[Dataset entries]
-*-

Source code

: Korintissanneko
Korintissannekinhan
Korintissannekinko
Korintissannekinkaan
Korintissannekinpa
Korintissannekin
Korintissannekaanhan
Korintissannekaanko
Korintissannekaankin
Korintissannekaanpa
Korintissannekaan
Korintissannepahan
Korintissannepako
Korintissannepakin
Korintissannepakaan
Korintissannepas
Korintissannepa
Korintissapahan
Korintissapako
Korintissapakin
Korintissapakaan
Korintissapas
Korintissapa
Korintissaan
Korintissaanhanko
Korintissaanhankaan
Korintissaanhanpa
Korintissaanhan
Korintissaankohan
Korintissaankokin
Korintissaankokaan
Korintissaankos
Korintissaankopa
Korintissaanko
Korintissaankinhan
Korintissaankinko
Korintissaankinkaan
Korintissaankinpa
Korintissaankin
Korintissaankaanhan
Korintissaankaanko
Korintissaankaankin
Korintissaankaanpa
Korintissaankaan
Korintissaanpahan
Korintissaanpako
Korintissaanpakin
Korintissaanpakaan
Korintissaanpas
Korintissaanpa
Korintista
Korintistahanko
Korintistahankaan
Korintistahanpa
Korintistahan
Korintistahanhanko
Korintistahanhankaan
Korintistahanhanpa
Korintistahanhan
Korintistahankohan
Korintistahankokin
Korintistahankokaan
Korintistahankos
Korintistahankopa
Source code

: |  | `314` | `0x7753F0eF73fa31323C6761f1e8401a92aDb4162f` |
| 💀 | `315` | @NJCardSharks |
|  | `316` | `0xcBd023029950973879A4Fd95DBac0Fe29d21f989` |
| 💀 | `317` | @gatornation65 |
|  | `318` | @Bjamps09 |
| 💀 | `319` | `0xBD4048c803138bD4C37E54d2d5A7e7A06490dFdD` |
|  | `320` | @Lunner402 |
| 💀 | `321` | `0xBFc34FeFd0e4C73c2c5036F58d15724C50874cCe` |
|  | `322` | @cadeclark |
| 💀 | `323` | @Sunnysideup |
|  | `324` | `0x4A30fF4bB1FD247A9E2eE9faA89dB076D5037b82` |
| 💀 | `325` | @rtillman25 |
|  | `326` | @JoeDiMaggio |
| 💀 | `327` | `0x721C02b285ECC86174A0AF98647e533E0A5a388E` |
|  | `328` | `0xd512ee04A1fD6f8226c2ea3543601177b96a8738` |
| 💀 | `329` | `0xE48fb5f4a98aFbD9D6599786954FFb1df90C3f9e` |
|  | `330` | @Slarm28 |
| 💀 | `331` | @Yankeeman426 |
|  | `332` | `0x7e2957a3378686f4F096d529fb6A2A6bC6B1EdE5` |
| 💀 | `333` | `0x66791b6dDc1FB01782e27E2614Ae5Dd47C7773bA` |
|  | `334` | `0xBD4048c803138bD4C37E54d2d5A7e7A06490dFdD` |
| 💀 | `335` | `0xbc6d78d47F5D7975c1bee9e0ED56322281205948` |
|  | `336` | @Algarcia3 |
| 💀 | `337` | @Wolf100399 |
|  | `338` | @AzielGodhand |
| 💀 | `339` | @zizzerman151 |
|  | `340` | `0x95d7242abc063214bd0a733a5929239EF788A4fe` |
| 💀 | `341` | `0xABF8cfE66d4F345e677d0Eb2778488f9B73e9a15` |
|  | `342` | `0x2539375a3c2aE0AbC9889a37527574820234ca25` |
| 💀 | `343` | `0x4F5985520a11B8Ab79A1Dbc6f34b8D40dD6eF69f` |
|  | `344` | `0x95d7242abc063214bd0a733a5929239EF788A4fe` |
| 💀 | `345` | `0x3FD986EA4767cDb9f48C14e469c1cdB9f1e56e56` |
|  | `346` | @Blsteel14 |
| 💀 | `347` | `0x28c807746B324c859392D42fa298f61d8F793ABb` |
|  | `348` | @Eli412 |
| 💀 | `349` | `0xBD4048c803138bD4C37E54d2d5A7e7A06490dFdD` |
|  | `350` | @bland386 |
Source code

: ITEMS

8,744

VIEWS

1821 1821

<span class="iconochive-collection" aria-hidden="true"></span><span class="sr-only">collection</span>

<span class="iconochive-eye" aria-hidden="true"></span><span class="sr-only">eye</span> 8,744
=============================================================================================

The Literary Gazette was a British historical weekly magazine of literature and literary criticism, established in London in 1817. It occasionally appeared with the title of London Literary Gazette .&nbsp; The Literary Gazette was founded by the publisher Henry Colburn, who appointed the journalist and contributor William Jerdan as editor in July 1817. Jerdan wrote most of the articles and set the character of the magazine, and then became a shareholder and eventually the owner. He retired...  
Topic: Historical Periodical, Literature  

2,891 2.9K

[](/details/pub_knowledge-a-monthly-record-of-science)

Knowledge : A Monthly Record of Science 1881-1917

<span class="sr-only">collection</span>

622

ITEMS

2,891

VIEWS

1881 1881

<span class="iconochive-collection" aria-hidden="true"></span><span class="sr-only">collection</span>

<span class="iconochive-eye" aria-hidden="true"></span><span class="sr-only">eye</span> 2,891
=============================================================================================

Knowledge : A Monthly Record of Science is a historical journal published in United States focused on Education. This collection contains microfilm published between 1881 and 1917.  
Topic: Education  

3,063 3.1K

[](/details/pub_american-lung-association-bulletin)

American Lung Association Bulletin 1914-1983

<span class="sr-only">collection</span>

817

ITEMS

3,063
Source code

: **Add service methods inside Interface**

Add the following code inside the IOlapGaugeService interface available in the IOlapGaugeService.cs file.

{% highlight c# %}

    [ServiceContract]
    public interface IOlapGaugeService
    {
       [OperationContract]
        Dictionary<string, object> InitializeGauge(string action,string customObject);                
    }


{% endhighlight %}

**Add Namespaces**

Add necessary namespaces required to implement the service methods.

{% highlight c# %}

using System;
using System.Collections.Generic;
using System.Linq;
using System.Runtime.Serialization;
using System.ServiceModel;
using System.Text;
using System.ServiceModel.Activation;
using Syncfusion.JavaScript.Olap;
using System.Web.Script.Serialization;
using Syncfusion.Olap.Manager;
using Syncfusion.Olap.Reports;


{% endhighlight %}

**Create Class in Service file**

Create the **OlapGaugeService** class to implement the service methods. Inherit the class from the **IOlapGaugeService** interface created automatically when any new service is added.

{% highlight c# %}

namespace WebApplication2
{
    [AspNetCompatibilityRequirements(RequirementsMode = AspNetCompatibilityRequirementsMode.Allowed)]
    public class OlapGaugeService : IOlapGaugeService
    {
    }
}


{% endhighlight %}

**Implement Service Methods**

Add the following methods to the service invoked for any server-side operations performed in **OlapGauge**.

-*-

**Your goal**
Every single entry is to be retyped exactly.

**Problem solution**
Source code

: Korintissanneko
Korintissannekinhan
Korintissannekinko
Korintissannekinkaan
Korintissannekinpa
Korintissannekin
Korintissannekaanhan
Korintissannekaanko
Korintissannekaankin
Korintissannekaanpa
Korintissannekaan
Korintissannepahan
Korintissannepako
Korintissannepakin
Korintissannepakaan
Korintissannepas
Korintissannepa
Korintissapahan
Korintissapako
Korintissapakin
Korintissapakaan
Korintissapas
Korintissapa
Korintissaan
Korintissaanhanko
Korintissaanhankaan
Korintissaanhanpa
Korintissaanhan
Korintissaankohan
Korintissaankokin
Korintissaankokaan
Korintissaankos
Korintissaankopa
Korintissaanko
Korintissaankinhan
Korintissaankinko
Korintissaankinkaan
Korintissaankinpa
Korintissaankin
Korintissaankaanhan
Korintissaankaanko
Korintissaankaankin
Korintissaankaanpa
Korintissaankaan
Korintissaanpahan
Korintissaanpako
Korintissaanpakin
Korintissaanpakaan
Korintissaanpas
Korintissaanpa
Korintista
Korintistahanko
Korintistahankaan
Korintistahanpa
Korintistahan
Korintistahanhanko
Korintistahanhankaan
Korintistahanhanpa
Korintistahanhan
Korintistahankohan
Korintistahankokin
Korintistahankokaan
Korintistahankos
Korintistahankopa
Source code

: |  | `314` | `0x7753F0eF73fa31323C6761f1e8401a92aDb4162f` |
| 💀 | `315` | @NJCardSharks |
|  | `316` | `0xcBd023029950973879A4Fd95DBac0Fe29d21f989` |
| 💀 | `317` | @gatornation65 |
|  | `318` | @Bjamps09 |
| 💀 | `319` | `0xBD4048c803138bD4C37E54d2d5A7e7A06490dFdD` |
|  | `320` | @Lunner402 |
| 💀 | `321` | `0xBFc34FeFd0e4C73c2c5036F58d15724C50874cCe` |
|  | `322` | @cadeclark |
| 💀 | `323` | @Sunnysideup |
|  | `324` | `0x4A30fF4bB1FD247A9E2eE9faA89dB076D5037b82` |
| 💀 | `325` | @rtillman25 |
|  | `326` | @JoeDiMaggio |
| 💀 | `327` | `0x721C02b285ECC86174A0AF98647e533E0A5a388E` |
|  | `328` | `0xd512ee04A1fD6f8226c2ea3543601177b96a8738` |
| 💀 | `329` | `0xE48fb5f4a98aFbD9D6599786954FFb1df90C3f9e` |
|  | `330` | @Slarm28 |
| 💀 | `331` | @Yankeeman426 |
|  | `332` | `0x7e2957a3378686f4F096d529fb6A2A6bC6B1EdE5` |
| 💀 | `333` | `0x66791b6dDc1FB01782e27E2614Ae5Dd47C7773bA` |
|  | `334` | `0xBD4048c803138bD4C37E54d2d5A7e7A06490dFdD` |
| 💀 | `335` | `0xbc6d78d47F5D7975c1bee9e0ED56322281205948` |
|  | `336` | @Algarcia3 |
| 💀 | `337` | @Wolf100399 |
|  | `338` | @AzielGodhand |
| 💀 | `339` | @zizzerman151 |
|  | `340` | `0x95d7242abc063214bd0a733a5929239EF788A4fe` |
| 💀 | `341` | `0xABF8cfE66d4F345e677d0Eb2778488f9B73e9a15` |
|  | `342` | `0x2539375a3c2aE0AbC9889a37527574820234ca25` |
| 💀 | `343` | `0x4F5985520a11B8Ab79A1Dbc6f34b8D40dD6eF69f` |
|  | `344` | `0x95d7242abc063214bd0a733a5929239EF788A4fe` |
| 💀 | `345` | `0x3FD986EA4767cDb9f48C14e469c1cdB9f1e56e56` |
|  | `346` | @Blsteel14 |
| 💀 | `347` | `0x28c807746B324c859392D42fa298f61d8F793ABb` |
|  | `348` | @Eli412 |
| 💀 | `349` | `0xBD4048c803138bD4C37E54d2d5A7e7A06490dFdD` |
|  | `350` | @bland386 |
Source code

: ITEMS

8,744

VIEWS

1821 1821

<span class="iconochive-collection" aria-hidden="true"></span><span class="sr-only">collection</span>

<span class="iconochive-eye" aria-hidden="true"></span><span class="sr-only">eye</span> 8,744
=============================================================================================

The Literary Gazette was a British historical weekly magazine of literature and literary criticism, established in London in 1817. It occasionally appeared with the title of London Literary Gazette .&nbsp; The Literary Gazette was founded by the publisher Henry Colburn, who appointed the journalist and contributor William Jerdan as editor in July 1817. Jerdan wrote most of the articles and set the character of the magazine, and then became a shareholder and eventually the owner. He retired...  
Topic: Historical Periodical, Literature  

2,891 2.9K

[](/details/pub_knowledge-a-monthly-record-of-science)

Knowledge : A Monthly Record of Science 1881-1917

<span class="sr-only">collection</span>

622

ITEMS

2,891

VIEWS

1881 1881

<span class="iconochive-collection" aria-hidden="true"></span><span class="sr-only">collection</span>

<span class="iconochive-eye" aria-hidden="true"></span><span class="sr-only">eye</span> 2,891
=============================================================================================

Knowledge : A Monthly Record of Science is a historical journal published in United States focused on Education. This collection contains microfilm published between 1881 and 1917.  
Topic: Education  

3,063 3.1K

[](/details/pub_american-lung-association-bulletin)

American Lung Association Bulletin 1914-1983

<span class="sr-only">collection</span>

817

ITEMS

3,063
Source code

: **Add service methods inside Interface**

Add the following code inside the IOlapGaugeService interface available in the IOlapGaugeService.cs file.

{% highlight c# %}

    [ServiceContract]
    public interface IOlapGaugeService
    {
       [OperationContract]
        Dictionary<string, object> InitializeGauge(string action,string customObject);                
    }


{% endhighlight %}

**Add Namespaces**

Add necessary namespaces required to implement the service methods.

{% highlight c# %}

using System;
using System.Collections.Generic;
using System.Linq;
using System.Runtime.Serialization;
using System.ServiceModel;
using System.Text;
using System.ServiceModel.Activation;
using Syncfusion.JavaScript.Olap;
using System.Web.Script.Serialization;
using Syncfusion.Olap.Manager;
using Syncfusion.Olap.Reports;


{% endhighlight %}

**Create Class in Service file**

Create the **OlapGaugeService** class to implement the service methods. Inherit the class from the **IOlapGaugeService** interface created automatically when any new service is added.

{% highlight c# %}

namespace WebApplication2
{
    [AspNetCompatibilityRequirements(RequirementsMode = AspNetCompatibilityRequirementsMode.Allowed)]
    public class OlapGaugeService : IOlapGaugeService
    {
    }
}


{% endhighlight %}

**Implement Service Methods**

Add the following methods to the service invoked for any server-side operations performed in **OlapGauge**.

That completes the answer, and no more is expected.